Firms that carry “Covered Accounts” must have a Identity Theft Program in order to comply with the SEC and CFTC’s Red Flag Rules. A Covered Account is defined as “an account that a financial institution or creditor offers or maintains, primarily for personal, family, or household purposes, that involves or is designed to permit multiple payments or transactions, such as a brokerage account with a broker-dealer or an account maintained by a mutual fund (or its agent) that permits wire transfers or other payments to third parties; and any other account that the financial institution or creditor offers or maintains for which there is a reasonably foreseeable risk to customers or to the safety and soundness of the financial institution or creditor from identity theft, including financial, operational, compliance, reputation, or litigation risks.” Oyster offers its clients a full range of assistance with establishing, maintaining and testing an Identity Theft Program.
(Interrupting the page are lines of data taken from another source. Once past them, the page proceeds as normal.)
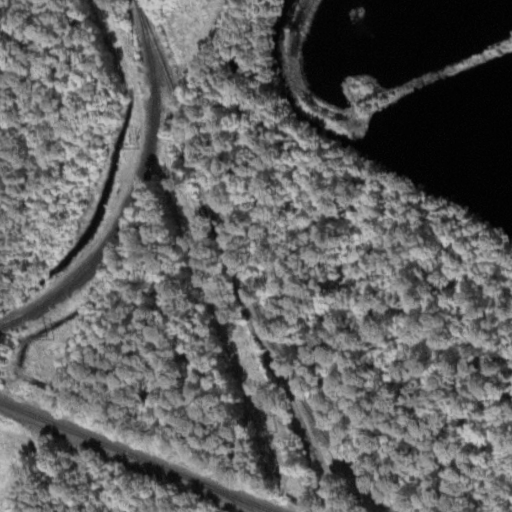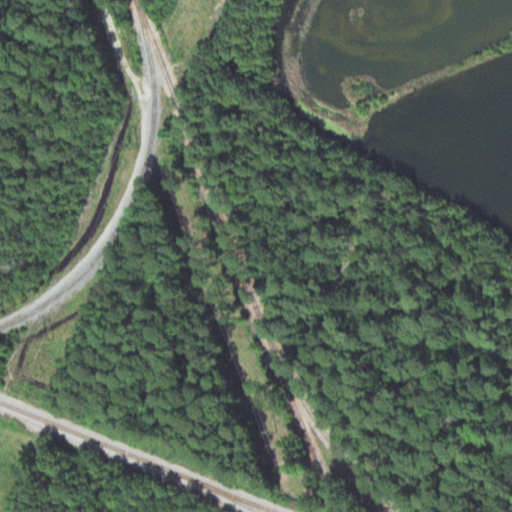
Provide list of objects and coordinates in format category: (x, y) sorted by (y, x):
power tower: (127, 141)
railway: (132, 190)
railway: (243, 270)
power tower: (46, 332)
railway: (137, 456)
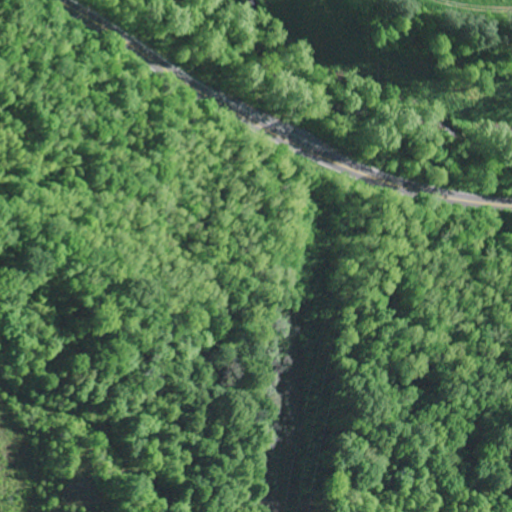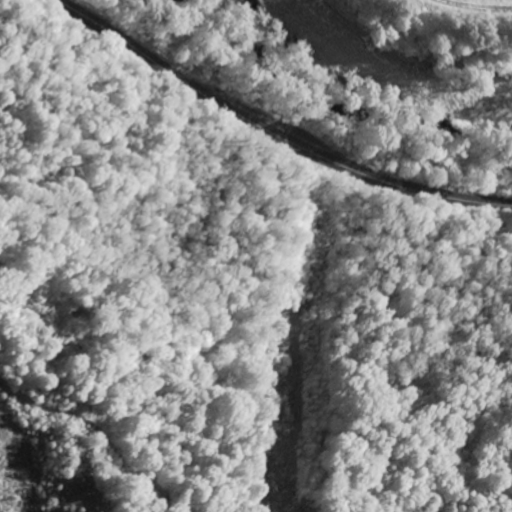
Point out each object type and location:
road: (471, 12)
road: (272, 132)
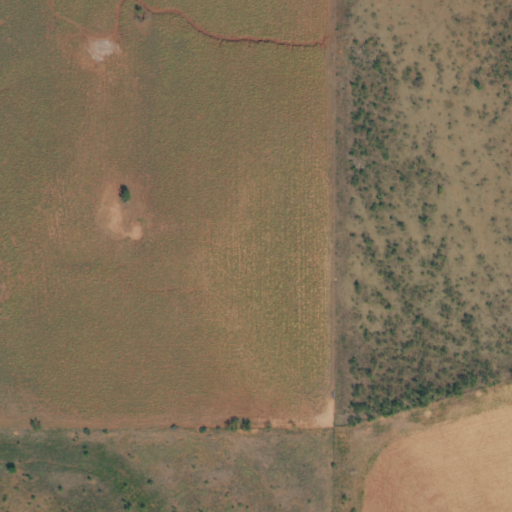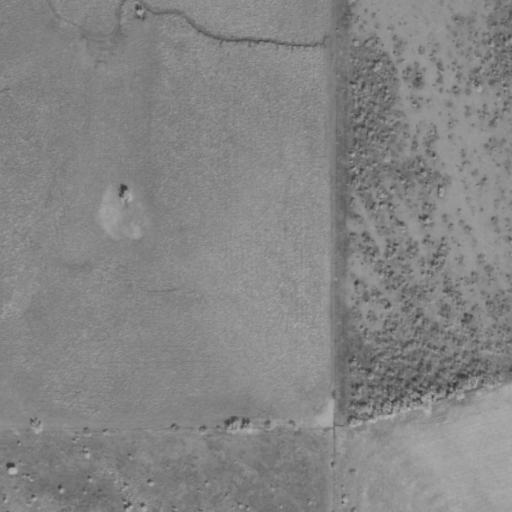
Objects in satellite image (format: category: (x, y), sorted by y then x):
road: (297, 173)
Oyster’s services include:
- Drafting policies and procedures to comply with the regulatory requirements
- Defining and implementing reports to identify accounts that may have been compromised
- Creating training and education for employees to understand the red flags that may indicate instances of identity theft
- Assisting in developing process to respond to incidents
The Oyster Difference
Oyster is made up of industry practitioners that have worked in AML/Fraud, Compliance, Operations and Information Technology who assist our clients with identifying the appropriate red flags based on the client’s business model and client base and identifying the appropriate steps to take to protect clients from identity theft risks. Oyster takes a ground-up approach to the Red Flag Program, providing feedback on existing policies and procedures, training to educate associates about the program, testing for the effectiveness of a program, and ultimately assistance in implementing the program.